Modeling and analysis of nanobeams based on nonlocal-couple stress elasticity and surface energy theories

• A nonlocal Bernoulli–Euler model is developed based on couple stress and surface energy theories.
• Gurtin-Murdoch surface elasticity theory and modified couple stress theory are adopted.
• Effects of the local rotation and surface energy are studied in context of nonlocal elasticity.
• The Poisson’s effect is incorporated in the newly developed nanobeam model.
• Analytical solutions of the static bending and critical buckling load are derived.
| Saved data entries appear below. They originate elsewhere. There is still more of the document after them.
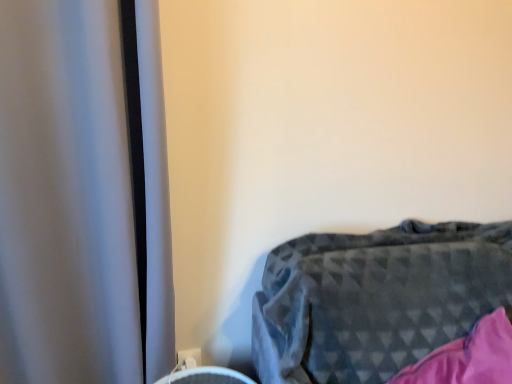
Question: From the image's perspective, is white plastic electric outlet at lower center located above or below dark gray textured blanket at lower right?

Choices:
 (A) above
 (B) below

Answer: (B)

Question: Do you think white plastic electric outlet at lower center is within dark gray textured blanket at lower right, or outside of it?

Choices:
 (A) inside
 (B) outside

Answer: (B)

Question: In the image, is white plastic electric outlet at lower center positioned in front of or behind dark gray textured blanket at lower right?

Choices:
 (A) behind
 (B) front

Answer: (A)

Question: In the image, is dark gray textured blanket at lower right on the left side or the right side of white plastic electric outlet at lower center?

Choices:
 (A) left
 (B) right

Answer: (B)

Question: Considering the positions of dark gray textured blanket at lower right and white plastic electric outlet at lower center in the image, is dark gray textured blanket at lower right taller or shorter than white plastic electric outlet at lower center?

Choices:
 (A) tall
 (B) short

Answer: (A)

Question: Relative to white plastic electric outlet at lower center, is dark gray textured blanket at lower right in front or behind?

Choices:
 (A) front
 (B) behind

Answer: (A)

Question: From a real-world perspective, is dark gray textured blanket at lower right positioned above or below white plastic electric outlet at lower center?

Choices:
 (A) above
 (B) below

Answer: (A)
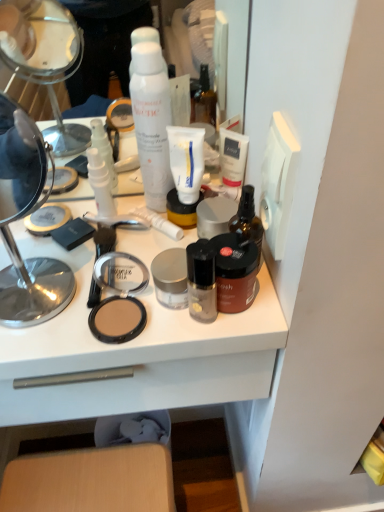
This screenshot has height=512, width=384. Identify the location of free space above matte plastic makeup at center (from a real-world perspective). (94, 259).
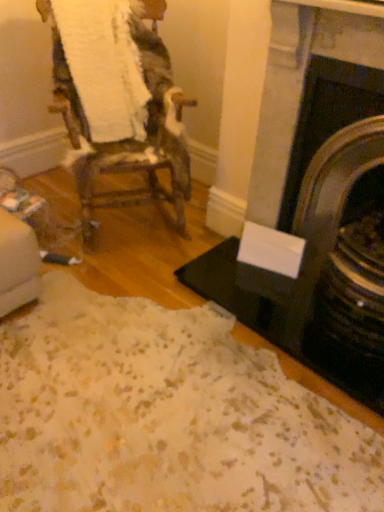
Question: Is dark gray stone fireplace at right positioned far away from woodenchair at left?

Choices:
 (A) no
 (B) yes

Answer: (A)

Question: Can you confirm if dark gray stone fireplace at right is bigger than woodenchair at left?

Choices:
 (A) no
 (B) yes

Answer: (A)

Question: Does dark gray stone fireplace at right lie in front of woodenchair at left?

Choices:
 (A) yes
 (B) no

Answer: (A)

Question: Does dark gray stone fireplace at right turn towards woodenchair at left?

Choices:
 (A) yes
 (B) no

Answer: (B)

Question: From the image's perspective, is dark gray stone fireplace at right under woodenchair at left?

Choices:
 (A) yes
 (B) no

Answer: (A)

Question: Is woodenchair at left completely or partially inside dark gray stone fireplace at right?

Choices:
 (A) no
 (B) yes

Answer: (A)

Question: Is woodenchair at left next to dark gray stone fireplace at right?

Choices:
 (A) no
 (B) yes

Answer: (A)

Question: Does woodenchair at left have a greater width compared to dark gray stone fireplace at right?

Choices:
 (A) no
 (B) yes

Answer: (B)

Question: Is woodenchair at left far away from dark gray stone fireplace at right?

Choices:
 (A) no
 (B) yes

Answer: (A)

Question: Can dark gray stone fireplace at right be found inside woodenchair at left?

Choices:
 (A) no
 (B) yes

Answer: (A)

Question: Is woodenchair at left smaller than dark gray stone fireplace at right?

Choices:
 (A) yes
 (B) no

Answer: (B)

Question: Is woodenchair at left thinner than dark gray stone fireplace at right?

Choices:
 (A) yes
 (B) no

Answer: (B)

Question: Is dark gray stone fireplace at right taller or shorter than woodenchair at left?

Choices:
 (A) short
 (B) tall

Answer: (B)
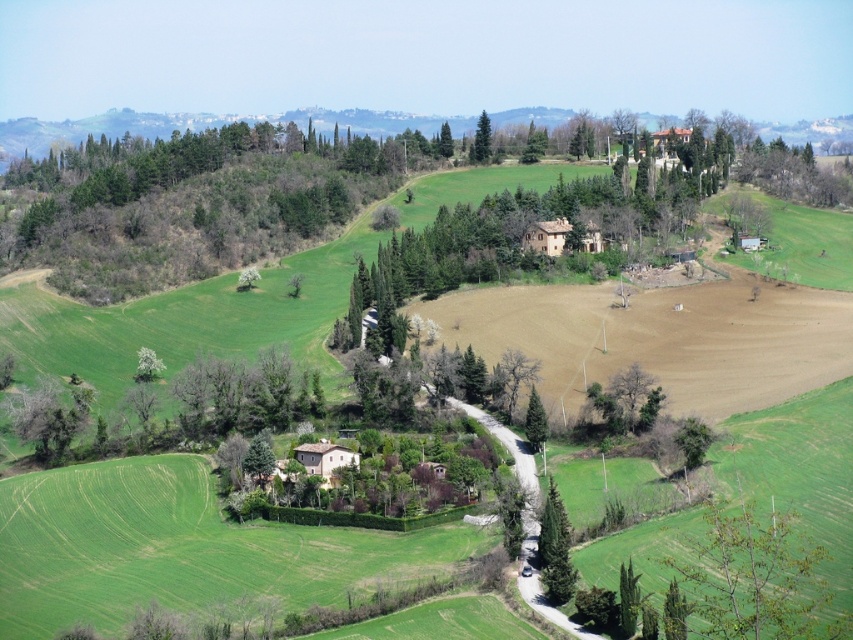
Question: Among these objects, which one is farthest from the camera?

Choices:
 (A) green leafy tree at lower left
 (B) green leafy tree at lower right
 (C) green textured tree at center

Answer: (A)

Question: Which object is positioned farthest from the green leafy tree at upper center?

Choices:
 (A) green leafy tree at lower right
 (B) green leafy tree at center
 (C) green textured tree at center

Answer: (A)

Question: Does green leafy tree at center appear on the left side of green textured tree at center?

Choices:
 (A) no
 (B) yes

Answer: (B)

Question: Can you confirm if green leafy tree at lower left is thinner than green leafy tree at center?

Choices:
 (A) no
 (B) yes

Answer: (A)

Question: Which object is the farthest from the green textured tree at center?

Choices:
 (A) green leafy tree at center
 (B) green leafy tree at lower right
 (C) green leafy tree at upper center

Answer: (C)

Question: Is green leafy tree at center positioned at the back of green leafy tree at upper center?

Choices:
 (A) yes
 (B) no

Answer: (B)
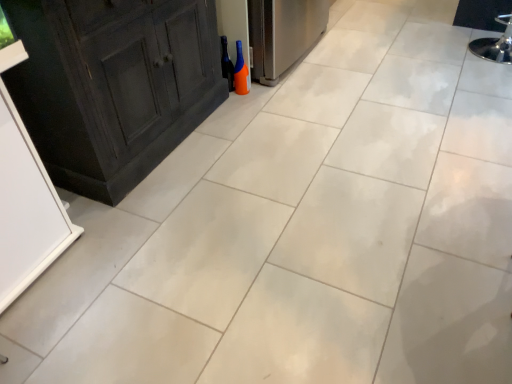
Question: Does orange matte bottle at center have a greater height compared to black glass wine bottle at center?

Choices:
 (A) no
 (B) yes

Answer: (A)

Question: Is orange matte bottle at center outside of black glass wine bottle at center?

Choices:
 (A) yes
 (B) no

Answer: (A)

Question: Does orange matte bottle at center turn towards black glass wine bottle at center?

Choices:
 (A) yes
 (B) no

Answer: (A)

Question: Is orange matte bottle at center at the right side of black glass wine bottle at center?

Choices:
 (A) no
 (B) yes

Answer: (B)

Question: From the image's perspective, would you say orange matte bottle at center is positioned over black glass wine bottle at center?

Choices:
 (A) no
 (B) yes

Answer: (A)

Question: Is orange matte bottle at center with black glass wine bottle at center?

Choices:
 (A) yes
 (B) no

Answer: (A)

Question: Can you confirm if black glass wine bottle at center is taller than orange matte bottle at center?

Choices:
 (A) no
 (B) yes

Answer: (B)

Question: Is orange matte bottle at center a part of black glass wine bottle at center?

Choices:
 (A) no
 (B) yes

Answer: (A)

Question: Considering the relative positions of black glass wine bottle at center and orange matte bottle at center in the image provided, is black glass wine bottle at center behind orange matte bottle at center?

Choices:
 (A) no
 (B) yes

Answer: (B)

Question: Are black glass wine bottle at center and orange matte bottle at center beside each other?

Choices:
 (A) no
 (B) yes

Answer: (B)

Question: Is black glass wine bottle at center at the left side of orange matte bottle at center?

Choices:
 (A) yes
 (B) no

Answer: (A)

Question: Is black glass wine bottle at center oriented away from orange matte bottle at center?

Choices:
 (A) yes
 (B) no

Answer: (A)

Question: Is point (245, 66) closer or farther from the camera than point (230, 74)?

Choices:
 (A) closer
 (B) farther

Answer: (A)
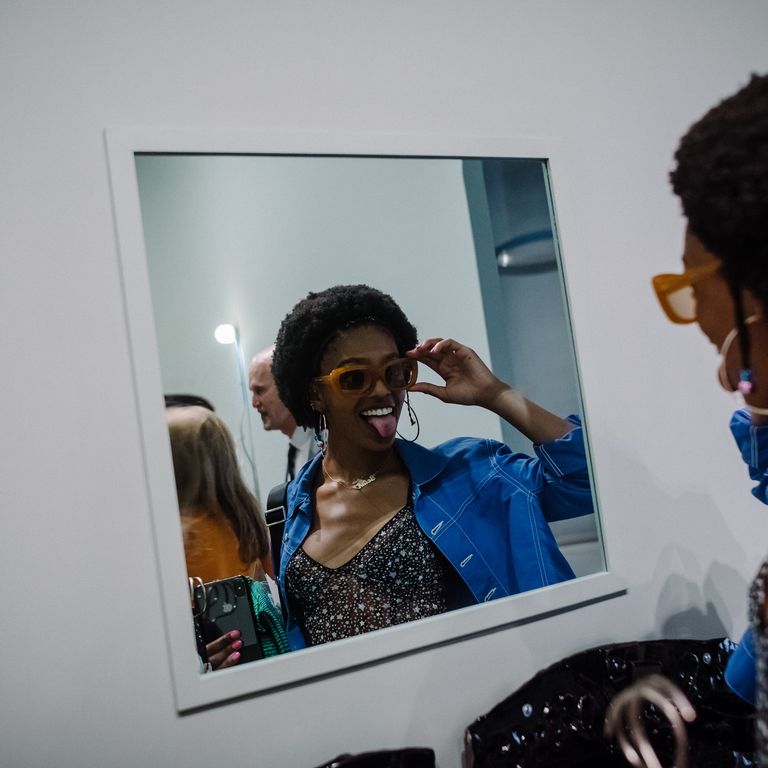
Identify the location of light bulb. (223, 338).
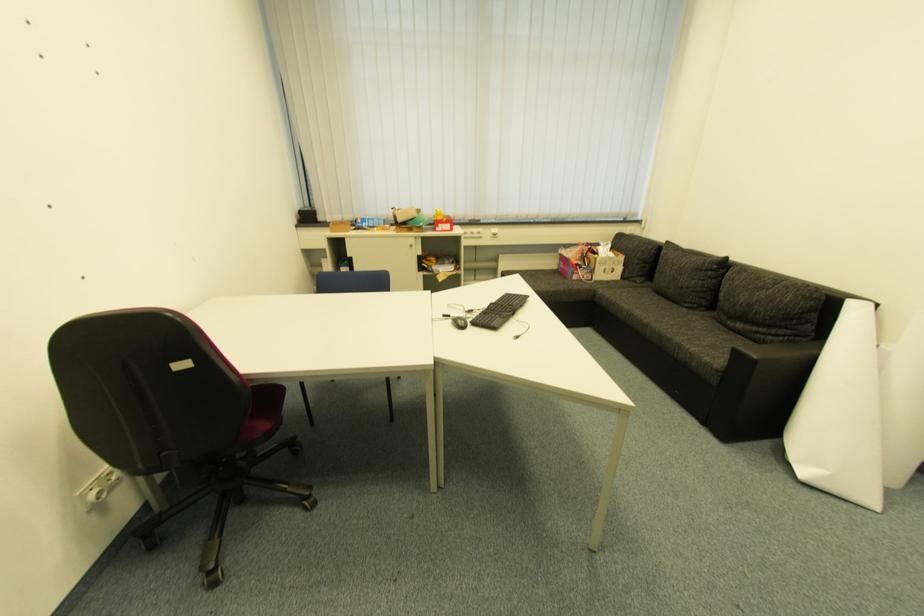
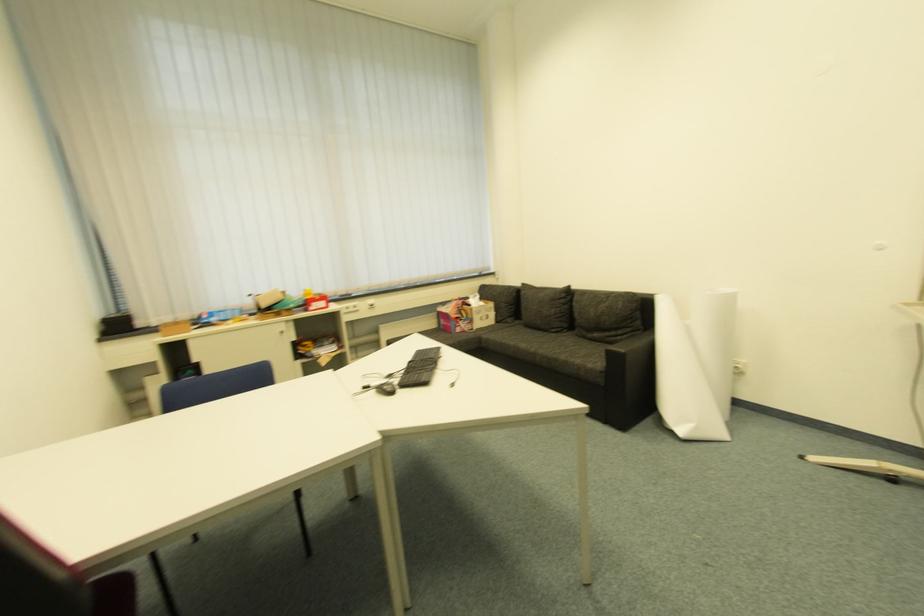
Which direction would the cameraman need to move to produce the second image?

The movement direction of the cameraman is left, forward.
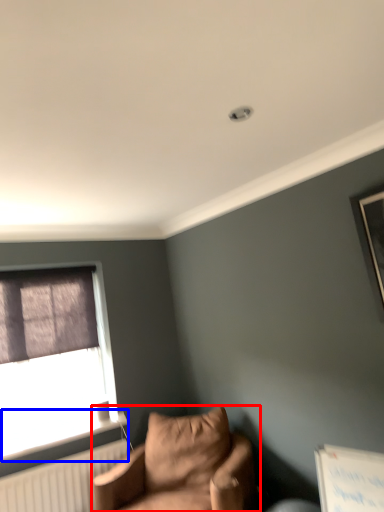
Question: Which object is closer to the camera taking this photo, studio couch (highlighted by a red box) or window sill (highlighted by a blue box)?

Choices:
 (A) studio couch
 (B) window sill

Answer: (A)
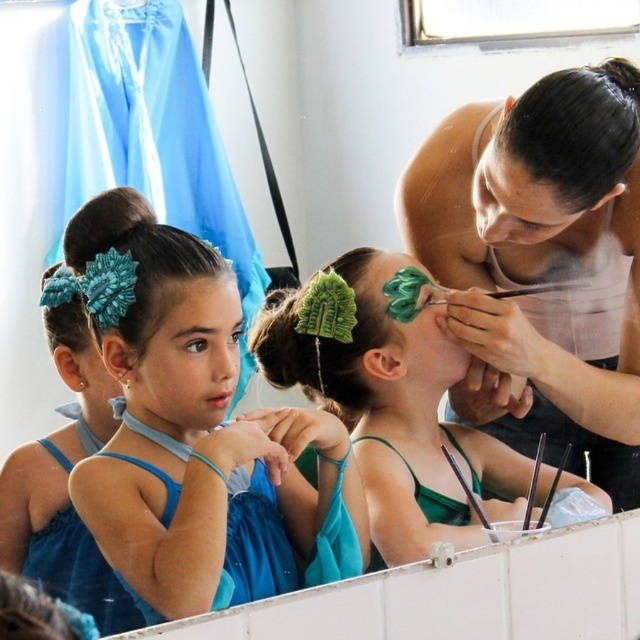
Between green matte hair clip at center and matte blue fabric at center, which one has less height?

Standing shorter between the two is green matte hair clip at center.

Find the location of a particular element. This screenshot has width=640, height=640. green matte hair clip at center is located at coordinates pos(390,401).

Measure the distance between green matte hair clip at center and camera.

5.65 feet

Identify the location of green matte hair clip at center. (390, 401).

The height and width of the screenshot is (640, 640). I want to click on black shiny hair at upper right, so click(577, 131).

Does black shiny hair at upper right have a larger size compared to green fabric flower at center?

No, black shiny hair at upper right is not bigger than green fabric flower at center.

At what (x,y) coordinates should I click in order to perform the action: click on black shiny hair at upper right. Please return your answer as a coordinate pair (x, y). The image size is (640, 640). Looking at the image, I should click on (577, 131).

Does matte blue fabric at center appear on the right side of black shiny hair at upper right?

Incorrect, matte blue fabric at center is not on the right side of black shiny hair at upper right.

Is point (76, 548) behind point (596, 176)?

Yes, point (76, 548) is behind point (596, 176).

What do you see at coordinates (65, 484) in the screenshot? I see `matte blue fabric at center` at bounding box center [65, 484].

Find the location of a particular element. matte blue fabric at center is located at coordinates (65, 484).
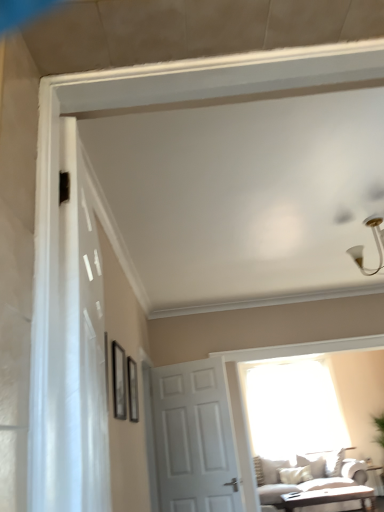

This paper aims to develop a new non-classical Bernoulli–Euler model, taking into account the effects of a set of size dependent factors which ignored by the classical continuum mechanics. Among those factors are the microstructure local rotation, long-range interactions between a particle and the other particles of the continuum and the surface energy effects. The model used the modified couple-stress theory to study the effect of the local rotational degree of freedom of a specific particle. Furthermore, the surface elasticity model developed by Gurtin and Murdoch has been used to determine the surface energy effects on the behavior of the particle. The effects of the local rotation and surface energy are investigated in the framework of nonlocal elasticity theory, which is employed to study the nonlocal and long-range interactions between the particles. In addition, Poisson׳s effect incorporated in the newly developed beam model. The equations of equilibrium and complete boundary conditions of the new beam are derived using the principle of virtual work.The developed model is validated, by comparing the obtained results with benchmark results. To illustrate the new model, analytical solutions for the static bending and critical buckling load are obtained. Numerical results reveal the significant effects of the nonlocal, microstructure, surface energy, length-to-height ratio and Poisson on the static bending and critical buckling load of nanobeams.